Capítulo 2

– A última caixa! – Anuncio no meio da sala.

– Até que enfim. Achei que essa mudança não fosse acabar nunca. – Diz Zula, pulando do banco da cozinha e vindo espiar o que tem dentro da caixa. – Mais livros? Eu achei que já tinham acabado a umas três caixas.

– Não são só livros. Tem alguns cadernos de receita, blocos de nota e material de escritório também. Ainda vou ter que comprar algumas coisas, mas meu cantinho de trabalho vai ficar perfeito.

– Ainda bem que o meu escritório é a rua. Falando nisso, vou sair para dar uns cliques por aí.

Ela me dá um beijo no topo da cabeça, pega a câmera em cima da mesa e sai. Eu me levanto do chão, batendo a poeira do corpo, e arrasto a caixa para o meu quarto para arrumar depois. Vou em direção a cozinha para preparar o jantar, mas antes paro na porta de Will.

Ele está falando com Luciana pelo Skype enquanto arruma o quarto dele. Tudo foi milimetricamente medido por ele para caber em cada cômodo da casa, mas agora ele está tendo problemas para encaixar a sua mesa de desenho no canto perto da janela e está bastante aborrecido. Will é o cara mais calmo e fofo que eu conheço, mas o que ele tem de romântico e amigo, tem o dobro de metódico e teimoso.   

– Quer ajuda?

– Não precisa, ela não vai caber nunca! O marceneiro fez do tamanho errado. – Ele bufa.

– Então coloca na sala. A gente tem bastante espaço lá.

– Não acha que vai atrapalhar? É o nosso espaço de convivência.

– É claro que não. A gente se ajeita, troca algumas coisas de lugar, e vai dar tudo certo.

– Obrigado, Morg. – Ele dá um sorriso torto e vejo que Lu também sorri na tela atrás dele. Eu mando um beijo pra ela e saio.

            A nossa cozinha não é imensa como a que eu tinha em casa, mas foi uma exigência minha que ela tivesse pelo menos um tamanho aceitável para eu me movimentar por ela. Eu amo cozinhar e sou espaçosa, mas aqui tem lugar suficiente para todos os utensílios e para eu me mexer o quanto quiser. E ainda temos uma ilha que dá para a sala, o que dá a impressão de ser um espaço ainda mais amplo.

            Vou tirando os ingredientes para o strognoff de carne da geladeira e depositando tudo na bancada. Coloco meus fones de ouvido e começo a cozinhar cantarolando baixo. Corto a carne em pedacinhos, descasco e pico a cebola e alguns dentes de alho, que vão para o fundo da panela com azeite. O cheiro logo começa a subir. Se tem algo que eu amo é refogado de alho com cebola, é impressionante como isso é a base de qualquer receita e dá um sabor todo especial. Mas só se for alho fresco, e não aqueles que vendem em conserva.

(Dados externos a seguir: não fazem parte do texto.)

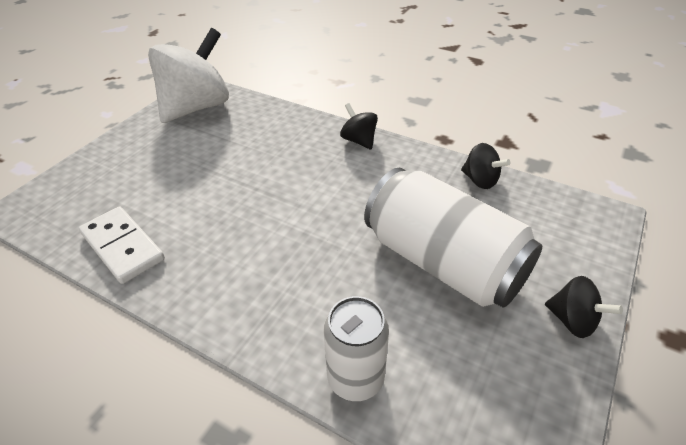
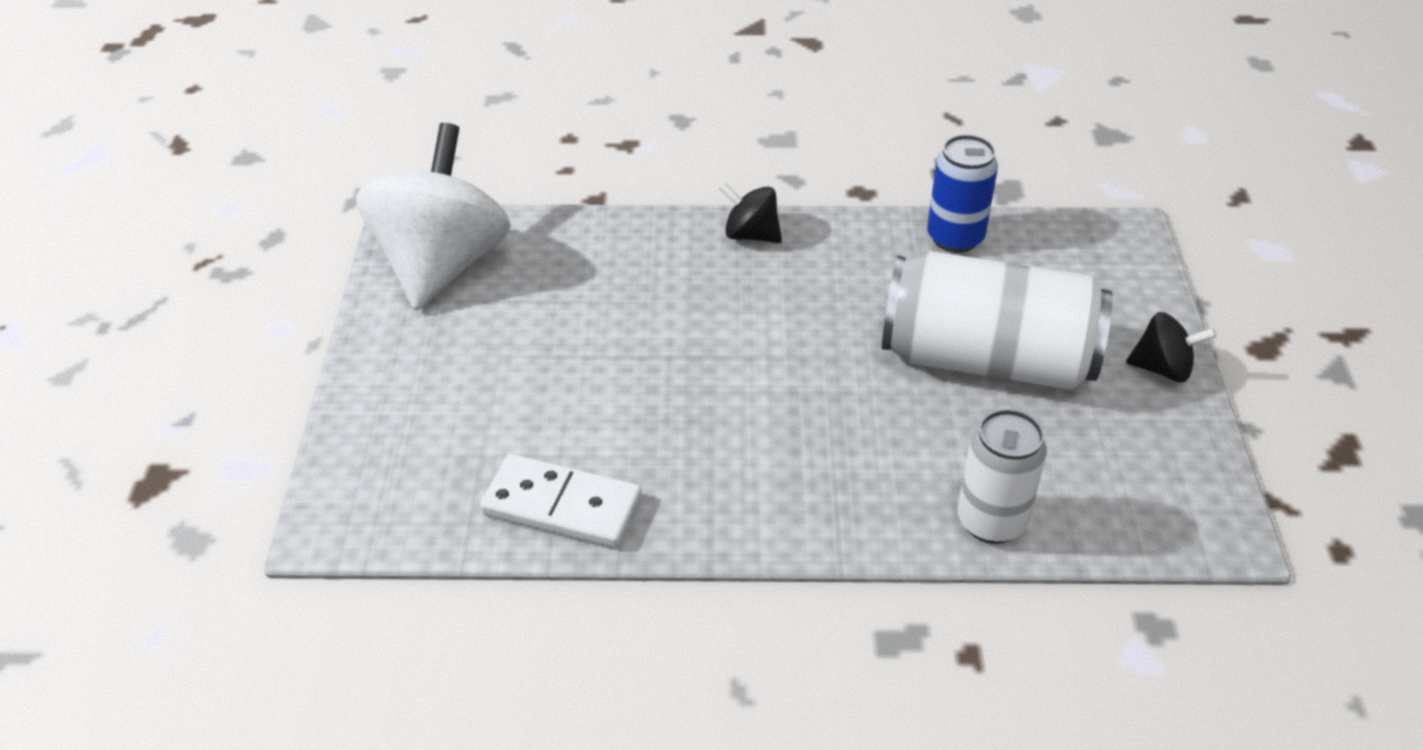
camera: 30 degrees left, 0 degrees up
black spinning top [461,143,510,189] -> blue can [927,135,998,253]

Alguns minutos se passam e já estou com o arroz quase pronto e a carne soltando o caldo temperado da panela. Enquanto isso já vou lavando a louça, pois odeio deixar para limpar tudo no final. Esfrego uma colher de pau com a esponja enquanto rebolo ao som de Thank You Next, da Ariana Grande, quando, de repente, a música para, indicando que estou recebendo uma ligação. Seco a ponta dos dedos no pano de prato e, assim que aperto um botão no fone, a voz estridente de Lorie adentra meus ouvidos.

Mon chéri, tout va bien?[1] Já se instalou? Amanhã mesmo quero você aqui para a reunião de produção da semana. Às oito em ponto! Depois vou te apresentar para todo mundo. Todos estão ansiosos para te conhecer, mon petit! A nova coluna será um estouro!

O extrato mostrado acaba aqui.